Rung 9 tests one small library — a money Ledger (balance in integer cents, a private entries counter, and a private check_invariant) — every way at once, and the structural lesson is how the techniques partition by scope:

cargo test -p testing_lab
  unittests src/lib.rs ...  white-box: assert on private `entries`, call check_invariant()
  tests/ledger.rs      ...  black-box: public deposit/withdraw + custom assert_balance helper
  Doc-tests testing_lab...  runnable docs: a basic one, a should_panic, a `?`-using one
  • A unit test inside mod ledger::tests asserts ledger.entries == 3 — a field an integration test literally cannot name.
  • An integration test in tests/ledger.rs drives only deposit/withdraw and checks results through a shared common::assert_balance, exactly as a downstream user would.
  • A doctest on every public method doubles as documentation and a test, including deposit’s should_panic (negative amount) and withdraw’s ?-using example.

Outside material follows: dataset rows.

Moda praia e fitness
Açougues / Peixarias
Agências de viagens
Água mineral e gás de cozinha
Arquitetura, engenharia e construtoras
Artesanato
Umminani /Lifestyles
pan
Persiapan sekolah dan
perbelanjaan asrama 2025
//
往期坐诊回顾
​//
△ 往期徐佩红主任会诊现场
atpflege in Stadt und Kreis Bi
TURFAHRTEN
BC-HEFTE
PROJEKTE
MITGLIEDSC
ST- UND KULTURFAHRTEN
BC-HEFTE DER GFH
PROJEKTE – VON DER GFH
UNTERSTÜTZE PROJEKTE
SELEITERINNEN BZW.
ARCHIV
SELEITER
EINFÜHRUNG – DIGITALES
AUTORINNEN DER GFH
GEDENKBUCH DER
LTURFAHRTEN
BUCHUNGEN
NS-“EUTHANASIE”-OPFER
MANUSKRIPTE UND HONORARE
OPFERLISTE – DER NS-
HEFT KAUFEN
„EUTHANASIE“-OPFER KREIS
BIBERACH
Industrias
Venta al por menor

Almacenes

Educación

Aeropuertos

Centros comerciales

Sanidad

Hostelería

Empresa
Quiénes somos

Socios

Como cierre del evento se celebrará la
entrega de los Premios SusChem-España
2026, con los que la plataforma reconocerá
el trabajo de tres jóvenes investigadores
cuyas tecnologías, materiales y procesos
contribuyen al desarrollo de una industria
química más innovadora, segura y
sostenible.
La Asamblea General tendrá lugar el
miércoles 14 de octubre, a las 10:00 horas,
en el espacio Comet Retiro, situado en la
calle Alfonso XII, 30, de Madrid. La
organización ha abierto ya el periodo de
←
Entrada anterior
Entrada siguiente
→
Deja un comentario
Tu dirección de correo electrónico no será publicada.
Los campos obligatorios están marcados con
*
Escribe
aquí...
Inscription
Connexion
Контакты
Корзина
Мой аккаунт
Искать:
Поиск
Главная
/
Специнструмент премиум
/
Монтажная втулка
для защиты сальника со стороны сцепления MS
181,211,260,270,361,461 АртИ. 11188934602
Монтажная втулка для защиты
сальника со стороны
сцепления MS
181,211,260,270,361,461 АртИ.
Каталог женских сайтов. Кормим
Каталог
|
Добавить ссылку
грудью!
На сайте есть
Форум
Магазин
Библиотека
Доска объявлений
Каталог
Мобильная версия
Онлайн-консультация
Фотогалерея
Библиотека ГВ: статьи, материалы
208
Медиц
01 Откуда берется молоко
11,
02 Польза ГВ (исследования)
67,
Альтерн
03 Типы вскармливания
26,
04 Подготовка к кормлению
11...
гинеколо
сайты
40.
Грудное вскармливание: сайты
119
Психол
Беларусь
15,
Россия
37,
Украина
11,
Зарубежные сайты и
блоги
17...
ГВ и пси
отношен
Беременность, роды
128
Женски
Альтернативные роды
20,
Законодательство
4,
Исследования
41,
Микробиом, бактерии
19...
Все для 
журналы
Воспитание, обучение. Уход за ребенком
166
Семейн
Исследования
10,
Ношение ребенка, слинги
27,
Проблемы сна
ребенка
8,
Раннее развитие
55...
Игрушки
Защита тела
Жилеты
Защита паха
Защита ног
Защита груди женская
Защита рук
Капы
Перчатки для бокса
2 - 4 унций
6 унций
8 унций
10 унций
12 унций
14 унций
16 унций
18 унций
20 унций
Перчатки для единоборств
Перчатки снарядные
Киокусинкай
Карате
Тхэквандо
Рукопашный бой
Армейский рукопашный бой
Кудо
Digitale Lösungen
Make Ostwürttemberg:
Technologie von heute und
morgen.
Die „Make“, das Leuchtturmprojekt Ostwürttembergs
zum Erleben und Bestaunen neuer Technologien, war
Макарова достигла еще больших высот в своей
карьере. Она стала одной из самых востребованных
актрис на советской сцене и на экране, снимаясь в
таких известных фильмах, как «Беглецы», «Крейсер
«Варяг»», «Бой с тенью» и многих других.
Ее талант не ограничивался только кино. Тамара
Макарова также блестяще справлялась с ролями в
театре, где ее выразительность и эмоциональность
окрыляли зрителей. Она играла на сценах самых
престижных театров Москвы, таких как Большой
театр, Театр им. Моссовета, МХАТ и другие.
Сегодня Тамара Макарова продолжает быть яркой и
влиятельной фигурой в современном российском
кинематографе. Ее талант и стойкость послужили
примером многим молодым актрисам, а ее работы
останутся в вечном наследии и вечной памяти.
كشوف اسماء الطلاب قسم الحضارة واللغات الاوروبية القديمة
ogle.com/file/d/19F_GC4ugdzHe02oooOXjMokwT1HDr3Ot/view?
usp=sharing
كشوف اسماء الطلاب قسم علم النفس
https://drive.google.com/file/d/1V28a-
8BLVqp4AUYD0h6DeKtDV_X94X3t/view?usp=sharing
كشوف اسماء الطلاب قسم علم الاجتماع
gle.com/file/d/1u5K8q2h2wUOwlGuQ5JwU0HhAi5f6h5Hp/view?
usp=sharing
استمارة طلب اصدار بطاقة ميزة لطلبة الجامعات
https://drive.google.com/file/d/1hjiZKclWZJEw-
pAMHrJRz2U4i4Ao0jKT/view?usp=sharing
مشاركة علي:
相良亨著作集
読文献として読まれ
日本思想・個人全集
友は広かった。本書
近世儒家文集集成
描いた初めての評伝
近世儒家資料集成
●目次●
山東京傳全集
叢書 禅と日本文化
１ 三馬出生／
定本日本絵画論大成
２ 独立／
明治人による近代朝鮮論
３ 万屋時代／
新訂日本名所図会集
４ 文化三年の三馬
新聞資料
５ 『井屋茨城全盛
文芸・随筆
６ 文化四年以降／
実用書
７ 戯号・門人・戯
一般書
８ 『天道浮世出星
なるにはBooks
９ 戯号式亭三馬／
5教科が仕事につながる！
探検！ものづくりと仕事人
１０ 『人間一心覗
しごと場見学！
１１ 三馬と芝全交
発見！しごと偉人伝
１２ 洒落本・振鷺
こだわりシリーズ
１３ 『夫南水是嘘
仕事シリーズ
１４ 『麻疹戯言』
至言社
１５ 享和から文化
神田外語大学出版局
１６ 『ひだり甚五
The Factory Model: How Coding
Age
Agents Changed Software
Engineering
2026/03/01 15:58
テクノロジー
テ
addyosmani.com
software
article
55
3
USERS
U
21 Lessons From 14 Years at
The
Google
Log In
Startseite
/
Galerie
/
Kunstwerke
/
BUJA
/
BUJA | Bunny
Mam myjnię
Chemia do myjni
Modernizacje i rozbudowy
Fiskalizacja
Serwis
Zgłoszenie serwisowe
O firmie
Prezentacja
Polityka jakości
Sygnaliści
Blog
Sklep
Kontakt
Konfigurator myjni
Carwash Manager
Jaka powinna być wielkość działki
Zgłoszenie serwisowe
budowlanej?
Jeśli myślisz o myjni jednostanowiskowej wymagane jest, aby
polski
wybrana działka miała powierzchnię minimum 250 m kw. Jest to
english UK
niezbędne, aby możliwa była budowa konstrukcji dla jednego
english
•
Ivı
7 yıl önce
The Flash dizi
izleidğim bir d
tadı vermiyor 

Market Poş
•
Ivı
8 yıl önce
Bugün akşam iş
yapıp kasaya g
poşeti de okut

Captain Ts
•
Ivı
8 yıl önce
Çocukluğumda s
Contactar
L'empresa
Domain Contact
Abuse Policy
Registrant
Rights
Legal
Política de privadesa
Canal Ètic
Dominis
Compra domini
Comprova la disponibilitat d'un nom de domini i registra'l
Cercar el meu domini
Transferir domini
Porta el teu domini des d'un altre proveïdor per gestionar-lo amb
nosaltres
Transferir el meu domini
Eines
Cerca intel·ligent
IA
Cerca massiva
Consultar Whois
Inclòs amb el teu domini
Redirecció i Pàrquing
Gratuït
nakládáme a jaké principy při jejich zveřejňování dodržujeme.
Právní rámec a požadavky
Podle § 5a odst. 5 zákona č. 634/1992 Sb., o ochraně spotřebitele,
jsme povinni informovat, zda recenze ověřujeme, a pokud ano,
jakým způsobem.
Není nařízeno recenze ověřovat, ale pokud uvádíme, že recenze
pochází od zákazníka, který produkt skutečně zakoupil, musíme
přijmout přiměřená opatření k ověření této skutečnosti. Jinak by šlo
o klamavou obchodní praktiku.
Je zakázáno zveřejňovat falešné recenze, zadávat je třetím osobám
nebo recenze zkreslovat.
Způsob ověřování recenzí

The “aha”: these aren’t three competing styles, they’re three altitudes. Unit tests verify internal invariants you can only see from inside; integration tests verify the contract you ship; doctests verify the contract as documented. A mature crate runs all three from one cargo test, and the harness reports each as its own section.

Explain it back

  • Why does a test “fail”? What single mechanism underlies assert_eq!, #[should_panic], and a Result-returning test?
  • What does #[cfg(test)] cost a release build, and why?
  • Why can a unit test call a private function but an integration test gets E0603 for the same call?
  • Why do integration tests and doctests require a library crate, but unit tests don’t?
  • Your #[should_panic] test is green. Name two ways it could be lying, and the fix for each.
  • Why does assert_eq!(0.1 + 0.2, 0.3) fail, and what do you write instead?
  • Why is tests/common/mod.rs correct for shared helpers but tests/common.rs wrong?
  • A doctest uses ? and won’t compile. What’s missing?